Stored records
*****

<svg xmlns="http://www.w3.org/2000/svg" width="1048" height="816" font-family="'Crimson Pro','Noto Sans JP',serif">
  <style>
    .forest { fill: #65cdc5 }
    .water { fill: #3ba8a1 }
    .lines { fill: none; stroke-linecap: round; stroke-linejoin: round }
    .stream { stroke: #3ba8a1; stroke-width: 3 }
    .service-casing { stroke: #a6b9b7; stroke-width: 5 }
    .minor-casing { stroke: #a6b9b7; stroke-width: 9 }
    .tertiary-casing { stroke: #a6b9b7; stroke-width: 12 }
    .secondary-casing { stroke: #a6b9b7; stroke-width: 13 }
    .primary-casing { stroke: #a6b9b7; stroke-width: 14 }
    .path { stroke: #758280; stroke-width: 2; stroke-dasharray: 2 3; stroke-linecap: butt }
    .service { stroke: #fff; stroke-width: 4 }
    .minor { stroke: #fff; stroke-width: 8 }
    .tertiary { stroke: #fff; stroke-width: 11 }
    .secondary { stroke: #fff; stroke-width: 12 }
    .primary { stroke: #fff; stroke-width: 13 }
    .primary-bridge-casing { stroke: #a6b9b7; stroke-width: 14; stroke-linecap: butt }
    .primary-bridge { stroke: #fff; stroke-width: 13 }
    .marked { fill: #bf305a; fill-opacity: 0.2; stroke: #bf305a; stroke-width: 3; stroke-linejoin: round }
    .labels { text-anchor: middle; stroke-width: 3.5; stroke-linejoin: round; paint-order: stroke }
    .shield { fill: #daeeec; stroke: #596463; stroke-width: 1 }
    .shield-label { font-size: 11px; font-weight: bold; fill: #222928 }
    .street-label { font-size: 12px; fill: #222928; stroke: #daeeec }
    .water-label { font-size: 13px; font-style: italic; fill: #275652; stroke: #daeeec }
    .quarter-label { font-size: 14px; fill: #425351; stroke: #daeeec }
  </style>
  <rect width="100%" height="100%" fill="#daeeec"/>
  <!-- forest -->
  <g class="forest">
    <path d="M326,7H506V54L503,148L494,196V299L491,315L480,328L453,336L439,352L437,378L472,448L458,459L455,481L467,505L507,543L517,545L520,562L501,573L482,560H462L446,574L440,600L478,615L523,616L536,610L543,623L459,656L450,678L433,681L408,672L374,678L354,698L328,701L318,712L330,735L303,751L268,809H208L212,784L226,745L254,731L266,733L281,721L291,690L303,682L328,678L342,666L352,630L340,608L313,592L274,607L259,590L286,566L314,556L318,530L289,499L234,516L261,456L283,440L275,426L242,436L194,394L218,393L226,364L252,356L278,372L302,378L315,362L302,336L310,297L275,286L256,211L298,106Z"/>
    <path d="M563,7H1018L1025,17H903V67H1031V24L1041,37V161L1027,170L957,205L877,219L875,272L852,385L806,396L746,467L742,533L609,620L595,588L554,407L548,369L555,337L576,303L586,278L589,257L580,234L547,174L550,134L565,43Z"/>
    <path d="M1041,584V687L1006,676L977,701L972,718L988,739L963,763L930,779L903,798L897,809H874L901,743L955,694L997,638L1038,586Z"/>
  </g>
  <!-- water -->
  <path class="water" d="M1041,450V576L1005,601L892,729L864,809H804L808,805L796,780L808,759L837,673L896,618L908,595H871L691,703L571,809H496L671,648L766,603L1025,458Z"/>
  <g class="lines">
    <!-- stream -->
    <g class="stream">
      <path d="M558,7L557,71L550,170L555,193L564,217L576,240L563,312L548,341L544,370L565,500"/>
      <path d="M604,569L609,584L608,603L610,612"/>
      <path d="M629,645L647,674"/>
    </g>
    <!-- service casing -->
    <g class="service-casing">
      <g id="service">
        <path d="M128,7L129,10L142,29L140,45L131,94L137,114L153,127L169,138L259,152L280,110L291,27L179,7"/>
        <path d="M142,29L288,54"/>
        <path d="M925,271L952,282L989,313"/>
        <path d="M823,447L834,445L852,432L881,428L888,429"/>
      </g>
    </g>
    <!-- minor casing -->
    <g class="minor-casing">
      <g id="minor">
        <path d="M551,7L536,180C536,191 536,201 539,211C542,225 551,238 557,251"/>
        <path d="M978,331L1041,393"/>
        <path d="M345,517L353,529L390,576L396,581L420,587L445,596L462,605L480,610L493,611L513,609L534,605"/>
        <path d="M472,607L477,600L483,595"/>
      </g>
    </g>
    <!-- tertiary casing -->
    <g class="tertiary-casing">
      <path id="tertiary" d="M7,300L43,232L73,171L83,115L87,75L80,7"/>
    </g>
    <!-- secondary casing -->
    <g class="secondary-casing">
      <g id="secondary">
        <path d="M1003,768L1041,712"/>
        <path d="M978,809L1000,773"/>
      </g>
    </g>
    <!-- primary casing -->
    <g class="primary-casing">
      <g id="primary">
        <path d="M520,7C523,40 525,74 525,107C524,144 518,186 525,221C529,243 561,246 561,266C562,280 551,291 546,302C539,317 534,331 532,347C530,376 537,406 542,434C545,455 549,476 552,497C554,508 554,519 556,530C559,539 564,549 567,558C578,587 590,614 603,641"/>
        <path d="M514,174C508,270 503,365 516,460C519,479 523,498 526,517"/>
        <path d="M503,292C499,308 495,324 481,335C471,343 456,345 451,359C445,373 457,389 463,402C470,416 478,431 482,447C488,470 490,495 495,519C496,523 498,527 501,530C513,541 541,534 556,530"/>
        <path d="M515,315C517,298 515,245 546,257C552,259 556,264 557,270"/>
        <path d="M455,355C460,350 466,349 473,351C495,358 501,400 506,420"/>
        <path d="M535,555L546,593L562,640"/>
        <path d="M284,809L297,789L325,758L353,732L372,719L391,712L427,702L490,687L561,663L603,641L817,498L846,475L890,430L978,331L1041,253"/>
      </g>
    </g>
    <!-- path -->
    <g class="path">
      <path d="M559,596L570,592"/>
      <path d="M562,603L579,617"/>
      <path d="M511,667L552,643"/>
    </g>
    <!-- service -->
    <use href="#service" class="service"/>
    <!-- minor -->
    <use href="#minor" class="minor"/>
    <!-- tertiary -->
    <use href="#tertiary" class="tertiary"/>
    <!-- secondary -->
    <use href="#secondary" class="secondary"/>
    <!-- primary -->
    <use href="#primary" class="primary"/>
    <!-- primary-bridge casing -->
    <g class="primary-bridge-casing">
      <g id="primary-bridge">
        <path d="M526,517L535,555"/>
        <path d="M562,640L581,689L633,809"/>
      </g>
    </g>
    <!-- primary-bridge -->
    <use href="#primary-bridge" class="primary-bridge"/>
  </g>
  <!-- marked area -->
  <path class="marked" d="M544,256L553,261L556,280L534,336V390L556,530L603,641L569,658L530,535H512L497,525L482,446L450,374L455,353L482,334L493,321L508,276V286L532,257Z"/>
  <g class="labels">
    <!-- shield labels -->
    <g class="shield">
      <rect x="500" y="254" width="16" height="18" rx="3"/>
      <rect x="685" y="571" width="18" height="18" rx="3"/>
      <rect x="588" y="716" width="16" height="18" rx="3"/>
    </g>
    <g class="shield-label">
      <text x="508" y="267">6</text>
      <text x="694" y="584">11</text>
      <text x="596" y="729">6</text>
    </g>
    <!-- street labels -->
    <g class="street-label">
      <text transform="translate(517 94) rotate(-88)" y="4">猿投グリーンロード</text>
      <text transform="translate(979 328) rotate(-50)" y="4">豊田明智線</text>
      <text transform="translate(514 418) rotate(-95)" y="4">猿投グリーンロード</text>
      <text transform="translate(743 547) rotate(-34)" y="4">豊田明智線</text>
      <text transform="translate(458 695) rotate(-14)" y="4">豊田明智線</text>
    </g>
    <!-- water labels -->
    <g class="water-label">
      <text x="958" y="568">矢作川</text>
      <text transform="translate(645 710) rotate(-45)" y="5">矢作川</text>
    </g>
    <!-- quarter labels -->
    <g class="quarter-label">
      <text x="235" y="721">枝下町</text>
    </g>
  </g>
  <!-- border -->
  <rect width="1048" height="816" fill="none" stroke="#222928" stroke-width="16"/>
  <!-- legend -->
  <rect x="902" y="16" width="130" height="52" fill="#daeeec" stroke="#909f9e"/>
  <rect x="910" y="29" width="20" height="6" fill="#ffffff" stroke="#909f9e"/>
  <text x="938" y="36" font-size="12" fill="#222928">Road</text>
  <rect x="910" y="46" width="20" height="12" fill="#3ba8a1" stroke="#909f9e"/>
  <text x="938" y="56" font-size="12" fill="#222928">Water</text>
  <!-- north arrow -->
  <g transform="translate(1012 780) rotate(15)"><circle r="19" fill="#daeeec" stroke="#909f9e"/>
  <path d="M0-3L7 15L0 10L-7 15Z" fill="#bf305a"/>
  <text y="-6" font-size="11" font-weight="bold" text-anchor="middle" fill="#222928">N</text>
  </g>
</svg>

*****

*What needs to be done*: Collect from the data above every line that includes "translate".

*Reply to the exercise*:
      <text transform="translate(517 94) rotate(-88)" y="4">猿投グリーンロード</text>
      <text transform="translate(979 328) rotate(-50)" y="4">豊田明智線</text>
      <text transform="translate(514 418) rotate(-95)" y="4">猿投グリーンロード</text>
      <text transform="translate(743 547) rotate(-34)" y="4">豊田明智線</text>
      <text transform="translate(458 695) rotate(-14)" y="4">豊田明智線</text>
      <text transform="translate(645 710) rotate(-45)" y="5">矢作川</text>
  <g transform="translate(1012 780) rotate(15)"><circle r="19" fill="#daeeec" stroke="#909f9e"/>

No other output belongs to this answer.